OBJETIVO PROPOSTO | Por favor, reescreva como tabela Markdown as linhas da listagem entre a que contém "table_cell [60, 739, 620, 893]" e a que contém "table_cell Objekt einer", inclusive, sem as linhas em branco. Use a coluna Nº para o número de ordem e a coluna Linha para o texto de cada uma.

LINHAS ARMAZENADAS |
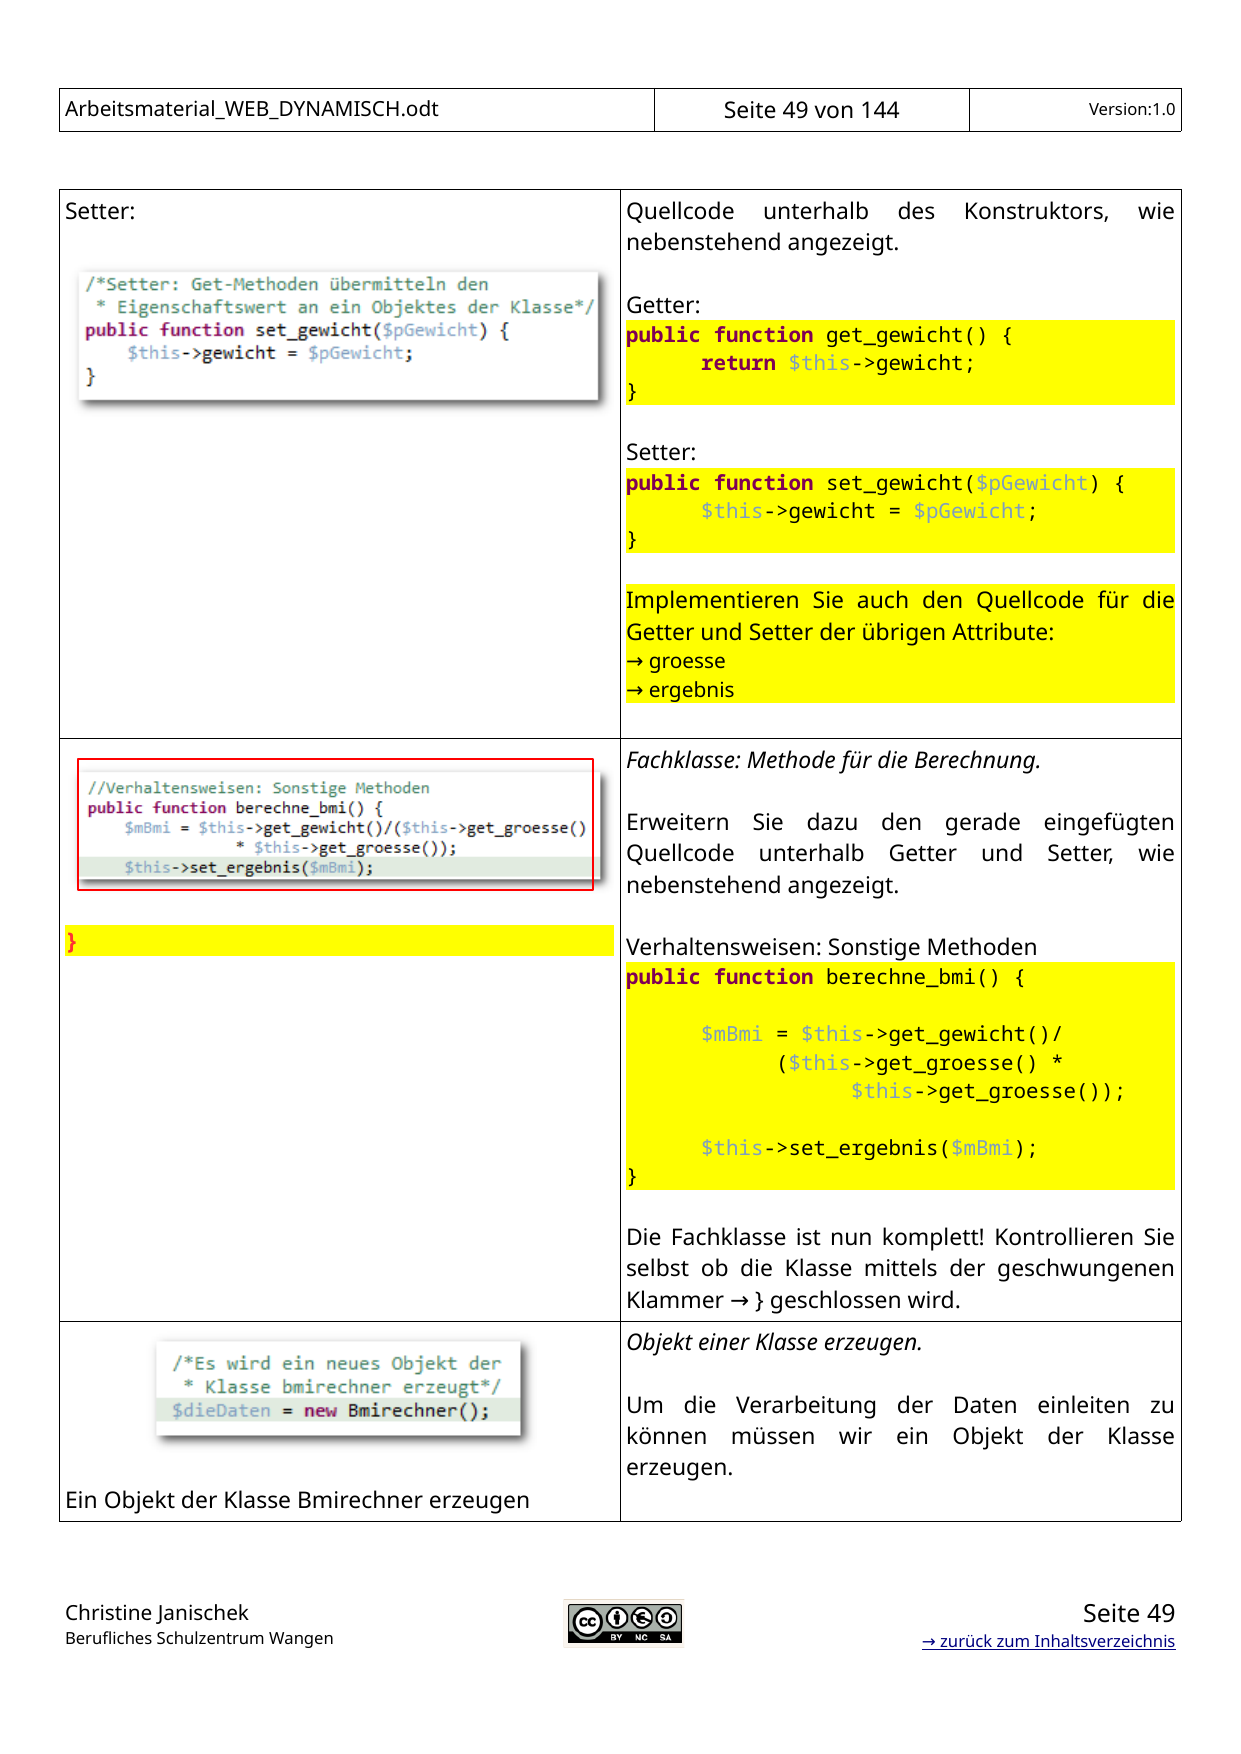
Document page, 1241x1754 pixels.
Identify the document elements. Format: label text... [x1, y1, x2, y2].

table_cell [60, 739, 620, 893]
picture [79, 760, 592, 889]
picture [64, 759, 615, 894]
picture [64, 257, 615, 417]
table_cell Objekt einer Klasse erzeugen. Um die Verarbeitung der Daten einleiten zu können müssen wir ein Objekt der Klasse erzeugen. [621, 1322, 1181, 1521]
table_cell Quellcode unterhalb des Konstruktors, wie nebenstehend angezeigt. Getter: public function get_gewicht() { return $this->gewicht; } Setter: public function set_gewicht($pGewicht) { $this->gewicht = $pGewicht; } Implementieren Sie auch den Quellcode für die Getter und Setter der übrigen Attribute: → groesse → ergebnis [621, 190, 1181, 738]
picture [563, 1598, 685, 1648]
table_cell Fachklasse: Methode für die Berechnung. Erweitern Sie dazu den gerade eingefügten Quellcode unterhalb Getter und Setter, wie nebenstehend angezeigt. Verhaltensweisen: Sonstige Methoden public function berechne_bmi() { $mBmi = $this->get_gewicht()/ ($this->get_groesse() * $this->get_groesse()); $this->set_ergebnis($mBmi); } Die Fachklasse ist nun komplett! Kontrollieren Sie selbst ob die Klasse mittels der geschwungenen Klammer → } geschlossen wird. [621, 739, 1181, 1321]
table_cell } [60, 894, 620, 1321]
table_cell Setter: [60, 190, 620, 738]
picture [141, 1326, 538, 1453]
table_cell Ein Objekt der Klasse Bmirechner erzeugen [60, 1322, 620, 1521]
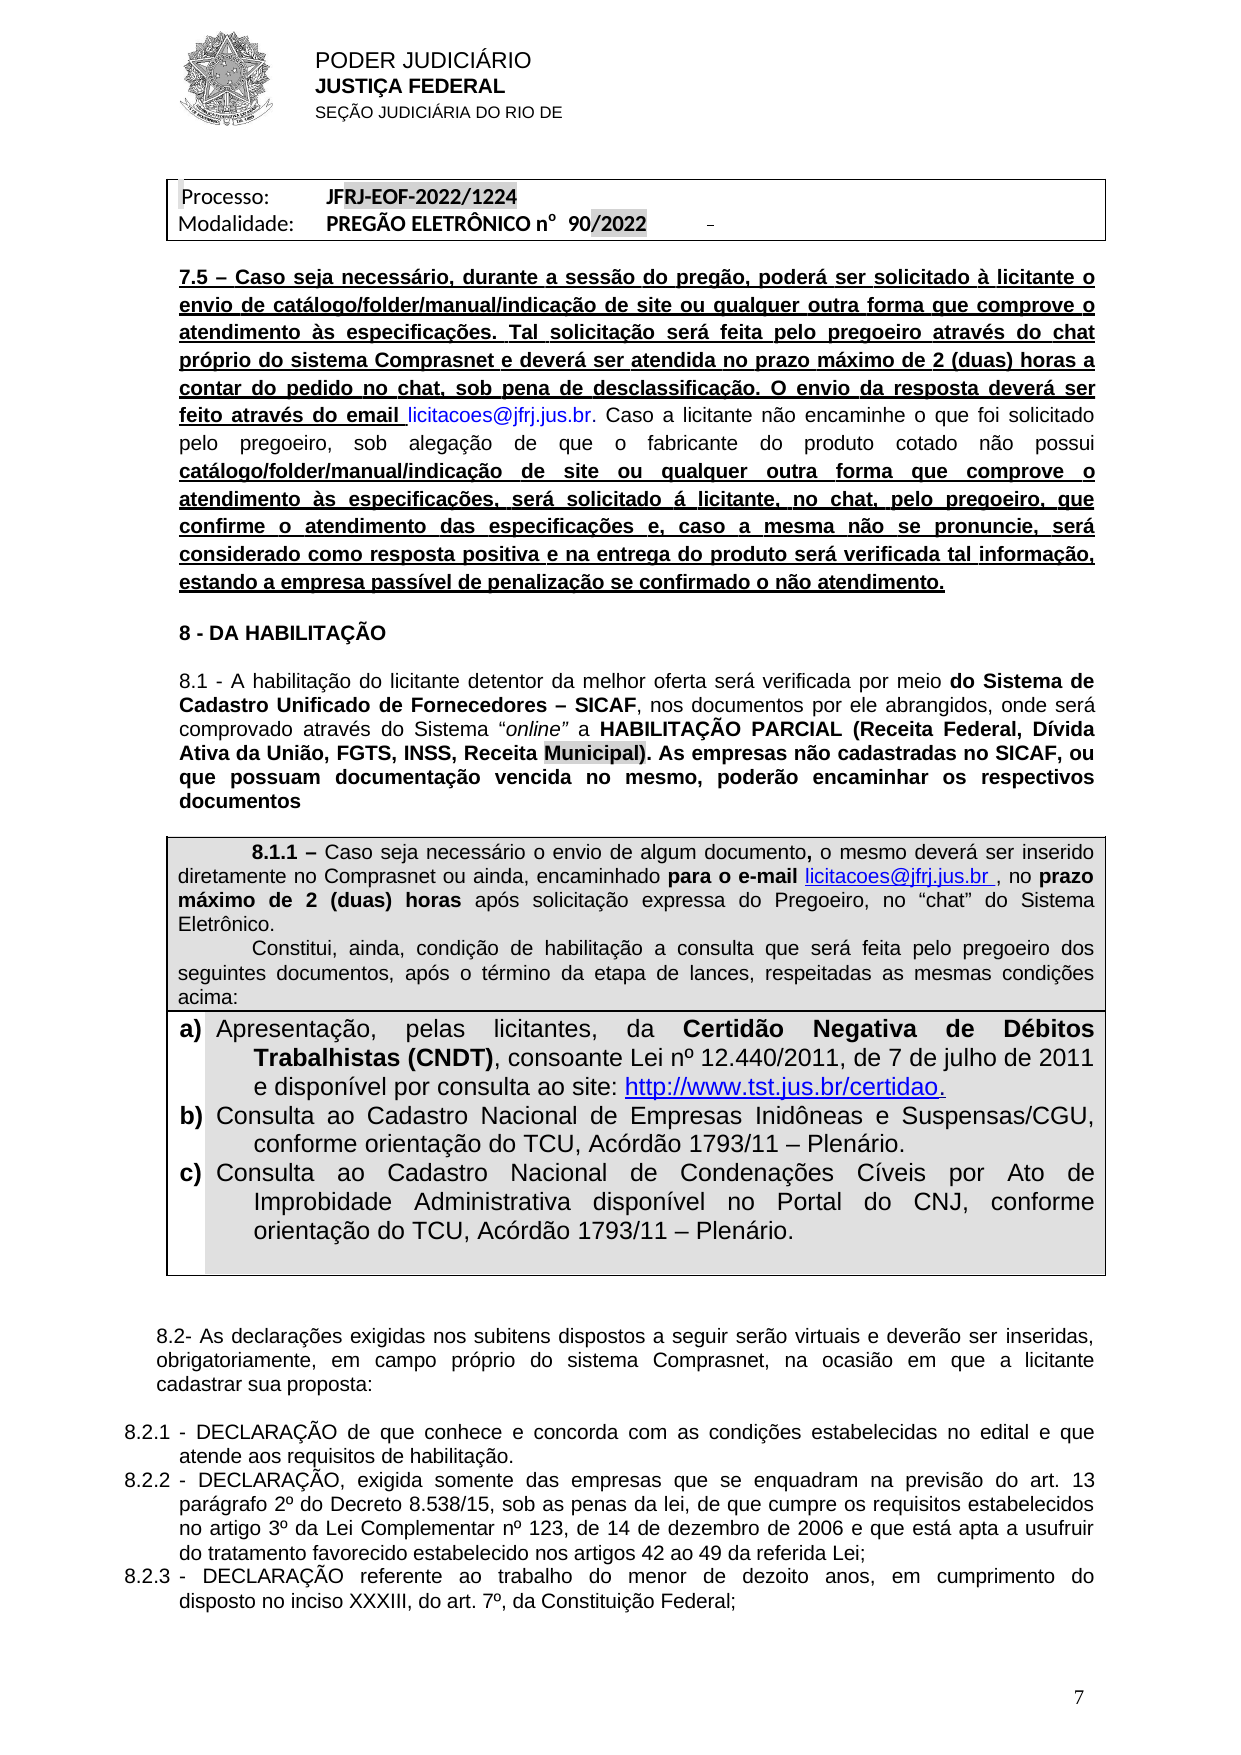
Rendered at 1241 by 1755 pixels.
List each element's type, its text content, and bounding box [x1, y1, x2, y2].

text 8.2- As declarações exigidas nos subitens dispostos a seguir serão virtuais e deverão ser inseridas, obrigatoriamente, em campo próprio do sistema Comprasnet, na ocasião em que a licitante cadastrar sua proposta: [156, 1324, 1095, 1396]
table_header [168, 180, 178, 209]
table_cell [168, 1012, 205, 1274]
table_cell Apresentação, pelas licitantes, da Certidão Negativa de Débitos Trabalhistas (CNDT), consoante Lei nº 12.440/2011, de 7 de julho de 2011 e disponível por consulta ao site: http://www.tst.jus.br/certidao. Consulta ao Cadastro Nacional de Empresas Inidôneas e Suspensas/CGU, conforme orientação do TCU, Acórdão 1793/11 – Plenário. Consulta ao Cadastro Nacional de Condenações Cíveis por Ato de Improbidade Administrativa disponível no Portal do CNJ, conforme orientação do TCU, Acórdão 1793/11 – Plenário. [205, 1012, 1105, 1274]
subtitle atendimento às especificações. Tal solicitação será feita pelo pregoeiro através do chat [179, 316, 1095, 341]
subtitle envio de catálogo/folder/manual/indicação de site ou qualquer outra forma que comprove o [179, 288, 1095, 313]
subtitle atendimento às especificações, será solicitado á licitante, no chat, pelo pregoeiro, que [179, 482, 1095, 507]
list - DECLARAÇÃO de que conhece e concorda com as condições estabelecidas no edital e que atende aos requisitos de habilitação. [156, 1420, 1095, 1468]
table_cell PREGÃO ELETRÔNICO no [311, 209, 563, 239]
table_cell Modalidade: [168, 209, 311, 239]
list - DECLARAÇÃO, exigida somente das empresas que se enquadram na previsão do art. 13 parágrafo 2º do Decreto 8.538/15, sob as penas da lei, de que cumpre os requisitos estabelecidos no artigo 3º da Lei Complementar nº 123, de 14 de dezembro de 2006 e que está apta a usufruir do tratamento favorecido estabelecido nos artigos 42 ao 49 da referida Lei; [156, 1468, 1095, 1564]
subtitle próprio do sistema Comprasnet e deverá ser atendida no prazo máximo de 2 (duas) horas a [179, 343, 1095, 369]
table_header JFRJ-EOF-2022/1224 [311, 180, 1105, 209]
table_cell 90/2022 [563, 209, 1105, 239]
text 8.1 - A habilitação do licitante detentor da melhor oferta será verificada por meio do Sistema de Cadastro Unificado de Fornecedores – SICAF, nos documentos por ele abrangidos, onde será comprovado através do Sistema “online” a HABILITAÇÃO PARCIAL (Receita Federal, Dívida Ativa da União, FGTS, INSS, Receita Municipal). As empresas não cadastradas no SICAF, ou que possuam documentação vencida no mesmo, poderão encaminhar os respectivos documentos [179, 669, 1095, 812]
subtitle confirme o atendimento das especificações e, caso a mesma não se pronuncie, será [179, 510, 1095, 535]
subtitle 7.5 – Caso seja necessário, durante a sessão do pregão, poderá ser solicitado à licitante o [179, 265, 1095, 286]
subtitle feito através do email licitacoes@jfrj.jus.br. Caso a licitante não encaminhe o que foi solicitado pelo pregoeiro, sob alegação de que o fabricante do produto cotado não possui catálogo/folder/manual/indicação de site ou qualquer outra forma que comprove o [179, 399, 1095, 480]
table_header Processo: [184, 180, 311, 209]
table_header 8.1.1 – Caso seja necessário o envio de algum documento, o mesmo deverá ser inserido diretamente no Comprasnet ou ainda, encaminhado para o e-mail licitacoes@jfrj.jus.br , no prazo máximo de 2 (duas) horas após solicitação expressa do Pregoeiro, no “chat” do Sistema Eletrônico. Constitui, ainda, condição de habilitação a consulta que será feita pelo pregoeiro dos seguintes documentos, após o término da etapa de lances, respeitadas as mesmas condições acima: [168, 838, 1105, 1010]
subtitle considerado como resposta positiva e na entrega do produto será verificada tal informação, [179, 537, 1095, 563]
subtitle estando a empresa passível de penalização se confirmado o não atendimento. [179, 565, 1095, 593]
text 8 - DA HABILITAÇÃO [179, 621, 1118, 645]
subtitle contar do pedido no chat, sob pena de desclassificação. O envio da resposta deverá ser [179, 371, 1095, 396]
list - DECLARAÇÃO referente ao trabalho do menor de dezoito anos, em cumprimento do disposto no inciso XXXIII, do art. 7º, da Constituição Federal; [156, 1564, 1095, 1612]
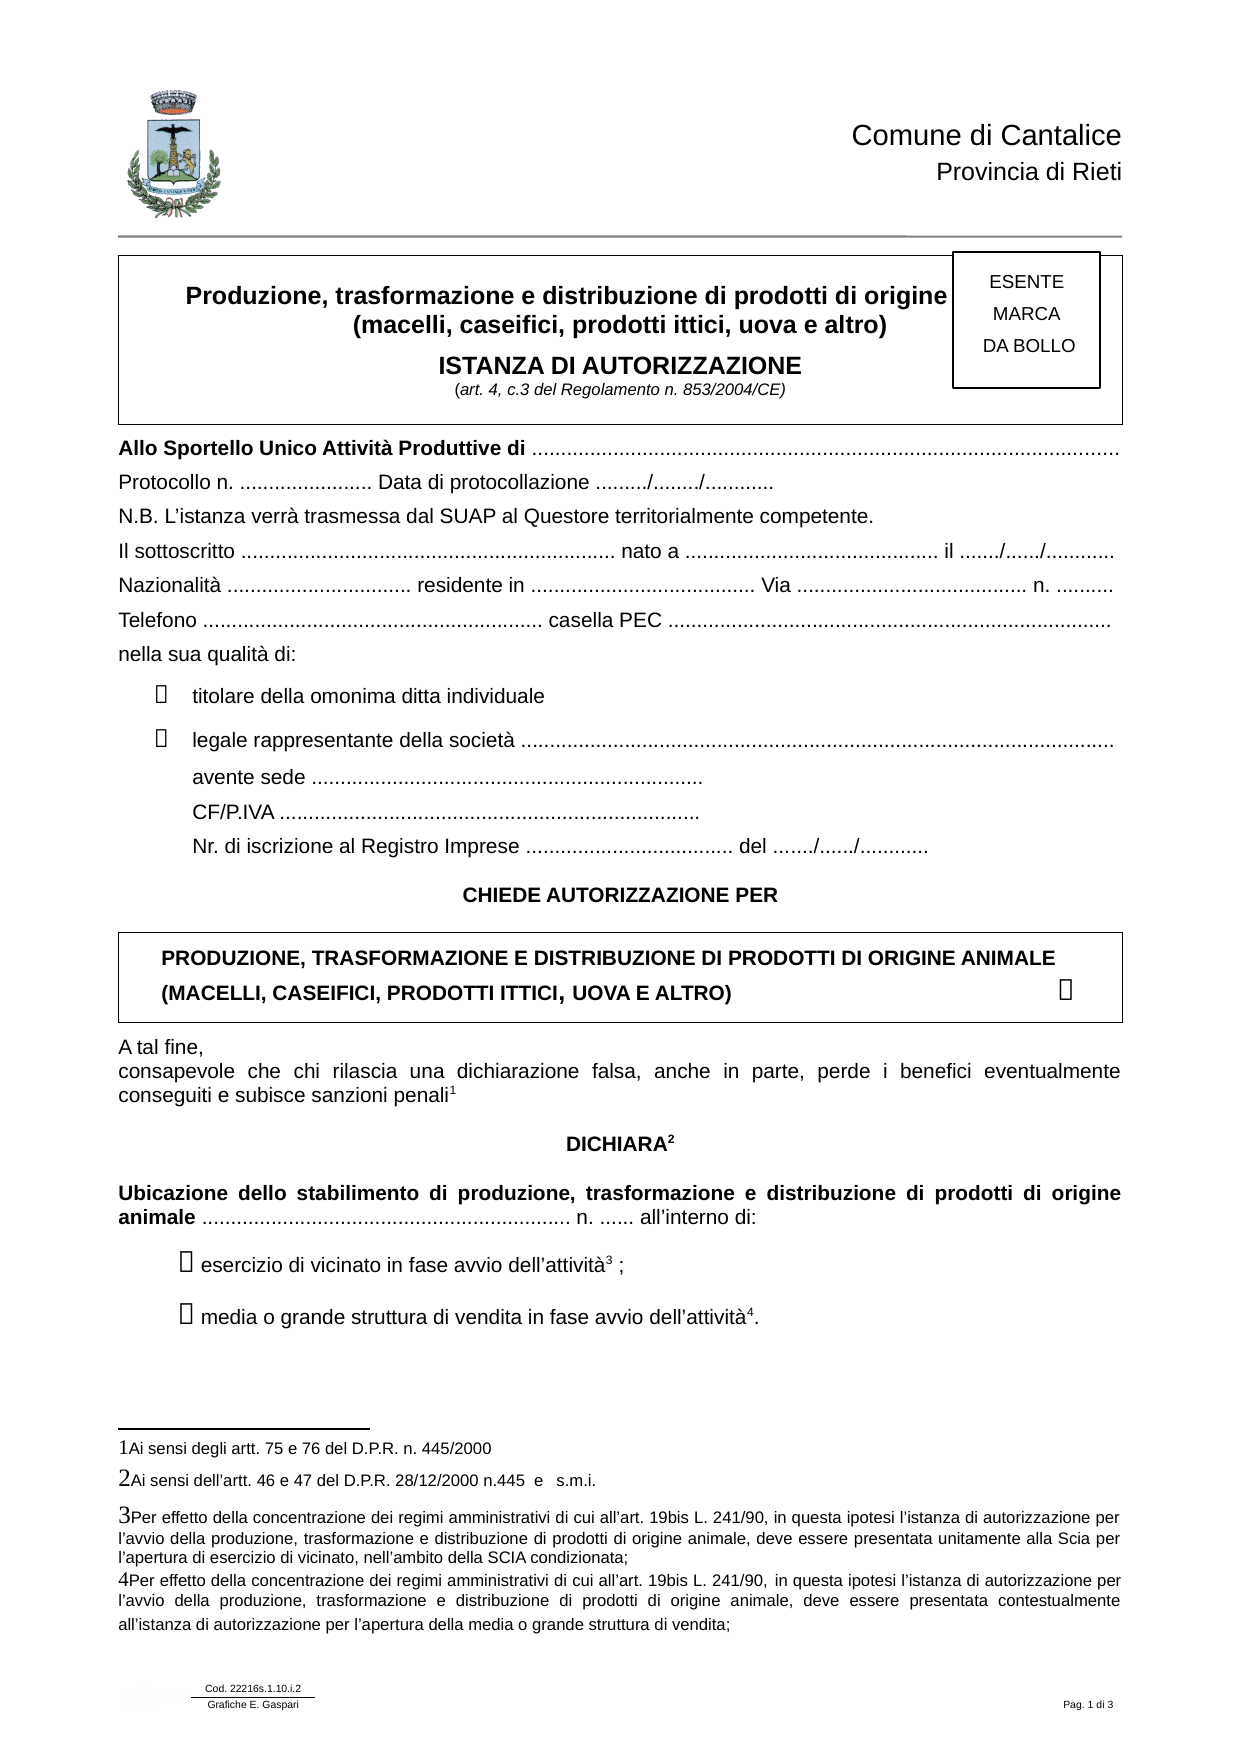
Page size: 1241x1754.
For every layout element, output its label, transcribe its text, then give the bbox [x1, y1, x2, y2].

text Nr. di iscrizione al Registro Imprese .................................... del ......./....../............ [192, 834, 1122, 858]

RESPOSTA AO PROBLEMA |
| Nº | Linha |
|---|---|
| 1 | table_cell [60, 739, 620, 893] |
| 2 | picture [79, 760, 592, 889] |
| 3 | picture [64, 759, 615, 894] |
| 4 | picture [64, 257, 615, 417] |
| 5 | table_cell Objekt einer Klasse erzeugen. Um die Verarbeitung der Daten einleiten zu können müssen wir ein Objekt der Klasse erzeugen. [621, 1322, 1181, 1521] |